Tyler Wentzell planned to launch Not for King or Country at the May 2020 ALBA Annual Celebration.  His plan was an early victim of Covid-19, but Not for King or Country should not to be missed. It is a well-researched and informative biography of Mackenzie-Papineau (Mac-Pap) commander Edward Cecil-Smith, the longest serving battalion commander in the XVth International Brigade.

Wentzell set out to correct numerous historical inaccuracies while providing a well-researched account of Cecil-Smith’s life. Wentzell notes that he came to regard his subject as both “a man of his times and someone quite extraordinary” and walks the reader through Cecil-Smith’s life: from his formative years as the son of missionary parents in China; education at the Chefoo boarding school; first employment in Shanghai; and his move to Canada in his late teens.  During the Great Depression, Cecil-Smith joined the Canadian communist party in 1931.

Cecil-Smith’s party standing combined with military experience in China and Canada made him a good choice to become an officer in Spain. By the age of twenty-five, Cecil-Smith attained the top non-commissioned rank in the Canadian non-active Militia Engineer Corps.  Wentzell reinforces Sergeant Major Cecil-Smith’s credentials by citing his selection as the Sergeant Major for an Infantry training school, a billet that in most cases was filled by an active-duty non-commissioned officer. These credentials tapped him for Officer Training School shortly after arriving in Spain.

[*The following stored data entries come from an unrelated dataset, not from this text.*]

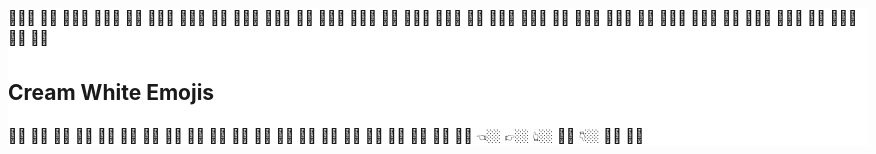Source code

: 🏊🏻‍♀️
🏊🏻
🏊🏻‍♂️
⛹🏻‍♀️
⛹🏻
⛹🏻‍♂️
🏋🏻‍♀️
🏋🏻
🏋🏻‍♂️
🚴🏻‍♀️
🚴🏻
🚴🏻‍♂️
🚵🏻‍♀️
🚵🏻
🚵🏻‍♂️
🤸🏻‍♀️
🤸🏻
🤸🏻‍♂️
🤽🏻‍♀️
🤽🏻
🤽🏻‍♂️
🤾🏻‍♀️
🤾🏻
🤾🏻‍♂️
🤹🏻‍♀️
🤹🏻
🤹🏻‍♂️
🧘🏻‍♀️
🧘🏻
🧘🏻‍♂️
🛀🏻
🛌🏻

## Cream White Emojis

👋🏼
🤚🏼
🖐🏼
✋🏼
🖖🏼
👌🏼
🤌🏼
🤏🏼
✌🏼
🤞🏼
🫰🏼
🤟🏼
🤘🏼
🤙🏼
🫵🏼
🫱🏼
🫲🏼
🫸🏼
🫷🏼
🫳🏼
🫴🏼
👈🏼
👉🏼
👆🏼
🖕🏼
👇🏼
☝🏼
👍🏼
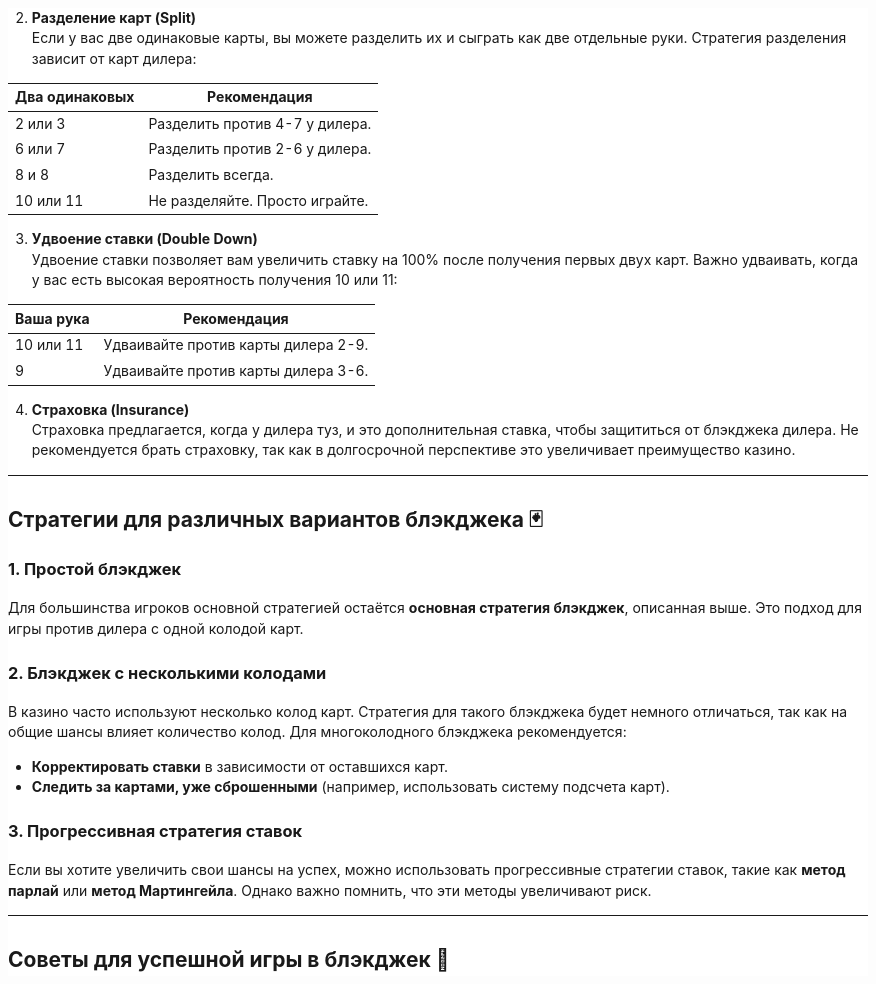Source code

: 2. **Разделение карт (Split)**  
Если у вас две одинаковые карты, вы можете разделить их и сыграть как две отдельные руки. Стратегия разделения зависит от карт дилера:

| **Два одинаковых**       | **Рекомендация**                  |
|--------------------------|-----------------------------------|
| 2 или 3                  | Разделить против 4-7 у дилера.    |
| 6 или 7                  | Разделить против 2-6 у дилера.    |
| 8 и 8                    | Разделить всегда.                 |
| 10 или 11                | Не разделяйте. Просто играйте.    |

3. **Удвоение ставки (Double Down)**  
Удвоение ставки позволяет вам увеличить ставку на 100% после получения первых двух карт. Важно удваивать, когда у вас есть высокая вероятность получения 10 или 11:

| **Ваша рука**            | **Рекомендация**                  |
|--------------------------|-----------------------------------|
| 10 или 11                | Удваивайте против карты дилера 2-9. |
| 9                        | Удваивайте против карты дилера 3-6. |

4. **Страховка (Insurance)**  
Страховка предлагается, когда у дилера туз, и это дополнительная ставка, чтобы защититься от блэкджека дилера. Не рекомендуется брать страховку, так как в долгосрочной перспективе это увеличивает преимущество казино.

---

## Стратегии для различных вариантов блэкджека 🃏

### 1. **Простой блэкджек**
Для большинства игроков основной стратегией остаётся **основная стратегия блэкджек**, описанная выше. Это подход для игры против дилера с одной колодой карт.

### 2. **Блэкджек с несколькими колодами**
В казино часто используют несколько колод карт. Стратегия для такого блэкджека будет немного отличаться, так как на общие шансы влияет количество колод. Для многоколодного блэкджека рекомендуется:

- **Корректировать ставки** в зависимости от оставшихся карт.
- **Следить за картами, уже сброшенными** (например, использовать систему подсчета карт).

### 3. **Прогрессивная стратегия ставок**
Если вы хотите увеличить свои шансы на успех, можно использовать прогрессивные стратегии ставок, такие как **метод парлай** или **метод Мартингейла**. Однако важно помнить, что эти методы увеличивают риск.

---

## Советы для успешной игры в блэкджек 🧠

Cecil-Smith is remembered as a well-respected but little loved military leader. Wentzell explores Cecil-Smith’s path through Officer Training School, company command in the Washington Battalion, and his appointment as adjutant commander, and commander of the Mac-Paps. Wentzell’s description of the battles of Teruel, Seguro de los Baños and the first stage of the Retreats is among the best I have read. Especially noteworthy is Wentzell’s account of Cecil-Smith’s deployment of the Mac-Paps for the assault on the first hill at Seguro de los Baños.

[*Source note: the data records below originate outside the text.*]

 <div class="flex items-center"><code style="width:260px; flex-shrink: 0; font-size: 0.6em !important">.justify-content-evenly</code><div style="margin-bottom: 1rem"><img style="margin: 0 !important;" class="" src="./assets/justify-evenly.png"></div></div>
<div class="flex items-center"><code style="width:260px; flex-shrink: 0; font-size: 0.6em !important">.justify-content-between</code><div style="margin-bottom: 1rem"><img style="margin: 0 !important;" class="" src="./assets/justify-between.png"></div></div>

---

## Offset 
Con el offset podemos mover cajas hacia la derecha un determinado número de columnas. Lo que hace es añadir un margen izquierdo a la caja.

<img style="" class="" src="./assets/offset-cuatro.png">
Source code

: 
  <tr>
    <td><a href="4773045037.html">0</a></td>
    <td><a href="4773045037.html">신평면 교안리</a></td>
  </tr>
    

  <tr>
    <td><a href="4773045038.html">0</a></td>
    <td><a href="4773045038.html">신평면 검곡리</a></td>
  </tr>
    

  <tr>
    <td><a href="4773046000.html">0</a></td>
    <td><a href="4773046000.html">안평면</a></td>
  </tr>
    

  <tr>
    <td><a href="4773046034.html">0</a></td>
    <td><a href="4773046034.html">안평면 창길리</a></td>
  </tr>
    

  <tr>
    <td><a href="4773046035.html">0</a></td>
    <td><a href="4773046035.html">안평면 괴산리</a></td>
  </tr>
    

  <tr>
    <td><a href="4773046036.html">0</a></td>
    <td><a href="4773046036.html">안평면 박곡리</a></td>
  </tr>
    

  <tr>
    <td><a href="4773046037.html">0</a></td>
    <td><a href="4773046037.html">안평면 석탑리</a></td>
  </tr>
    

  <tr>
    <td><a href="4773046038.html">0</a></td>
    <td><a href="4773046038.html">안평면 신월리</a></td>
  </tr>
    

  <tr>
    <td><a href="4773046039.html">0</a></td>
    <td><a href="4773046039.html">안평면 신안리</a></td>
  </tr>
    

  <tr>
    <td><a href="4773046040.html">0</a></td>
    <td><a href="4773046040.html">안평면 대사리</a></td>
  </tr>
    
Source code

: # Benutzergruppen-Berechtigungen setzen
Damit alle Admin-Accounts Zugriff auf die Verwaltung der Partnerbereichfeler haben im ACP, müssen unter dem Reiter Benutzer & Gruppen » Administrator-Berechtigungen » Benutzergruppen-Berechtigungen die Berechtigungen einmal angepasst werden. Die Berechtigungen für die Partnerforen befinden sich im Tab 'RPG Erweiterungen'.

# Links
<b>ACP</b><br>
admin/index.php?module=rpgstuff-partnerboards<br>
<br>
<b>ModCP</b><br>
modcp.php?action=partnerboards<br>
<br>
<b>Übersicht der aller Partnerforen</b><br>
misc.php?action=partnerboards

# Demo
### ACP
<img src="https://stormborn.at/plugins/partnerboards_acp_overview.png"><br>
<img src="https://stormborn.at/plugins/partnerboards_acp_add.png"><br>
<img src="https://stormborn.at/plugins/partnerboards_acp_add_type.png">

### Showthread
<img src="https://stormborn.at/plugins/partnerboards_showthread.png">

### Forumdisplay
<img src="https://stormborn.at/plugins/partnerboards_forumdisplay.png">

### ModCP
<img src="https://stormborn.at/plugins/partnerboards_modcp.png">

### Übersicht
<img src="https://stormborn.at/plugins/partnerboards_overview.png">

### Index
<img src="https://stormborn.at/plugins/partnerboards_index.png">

Wentzell also discusses Cecil-Smith’s career post-Spain including his work as a journalist and his brief service with the Canadian Army during WWII. One area that Wentzell was unable to provide insight was Cecil-Smith’s decision to leave the Canadian Communist party.  Wentzell notes that he was unable to find a clear reason for the break. Cecil-Smith appears to have simply “drifted away” from the party about twenty years prior to his death in 1963.

Not for King or Country also includes excellent maps for Teruel and the first stage of the Retreats.  This book will sit well alongside the best of the growing collection of books on Canadian participation in the Spanish Civil War.

Chris Brooks is an ALBA Board member and manages the online volunteer database.